Na última semana, ficou público que a PF passou a investigar Malafaia por suposta tentativa de obstruir o inquérito que apura uma tentativa de golpe de Estado no país. Moraes é o responsável pelo inquérito.
A convergência do segmento em apoio a Malafaia foi materializada em duas manifestações. Uma delas foi enviada à coluna Andreza Matais pela Confederação dos Conselhos de Pastores e Líderes Evangélicos do Brasil (CONCEPAB) e o Fórum Evangélico Nacional de Ação Social e Política (FENASP). As entidades reúnem líderes dos conselhos estaduais de pastores, que lideram milhares de fiéis de diferentes igrejas de todo o país.

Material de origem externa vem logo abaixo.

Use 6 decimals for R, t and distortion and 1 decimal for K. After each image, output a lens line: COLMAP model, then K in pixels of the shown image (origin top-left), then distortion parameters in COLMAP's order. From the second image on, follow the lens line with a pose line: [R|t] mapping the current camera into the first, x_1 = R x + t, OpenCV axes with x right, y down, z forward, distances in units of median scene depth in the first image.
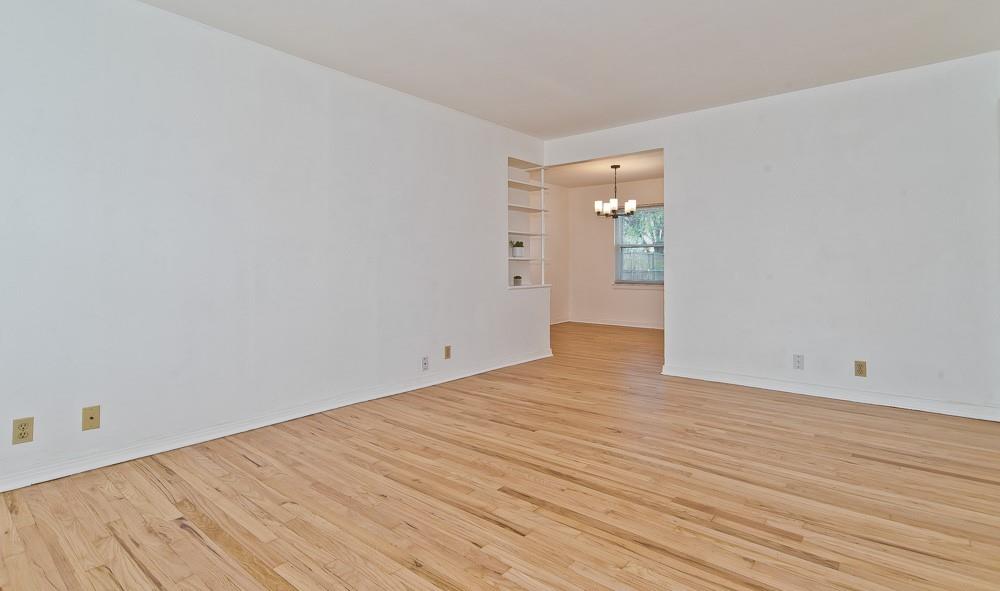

Segundo as entidades evangélicas, “o estabelecimento de procedimentos investigatórios sem a devida observância aos princípios constitucionais transforma o inquérito em um instrumento de opressão”.
Os religiosos afirmam ainda que “a Constituição assegura que ninguém pode ser compelido a agir contra suas convicções religiosas ou filosóficas” e que “qualquer violação a esses preceitos caracteriza não apenas afronta à ordem constitucional, mas também verdadeiro abuso de poder estatal, que pode se traduzir em perseguição política e religiosa, como está acontecendo com Pr. Silas Malafaia”.
A outra manifestação foi feita pela bancada evangélica no Congresso. “As Frentes Parlamentares Evangélica no Congresso Nacional, Evangélica no Senado Federal e da Radiodifusão manifestam que acompanharão, com intensa atenção e preocupação, a inclusão do pastor Silas Malafaia no inquérito que apura suposta obstrução no processo relacionado à tentativa de golpe de Estado”, afirmaram os grupos de parlamentares evangélicos em nota pública.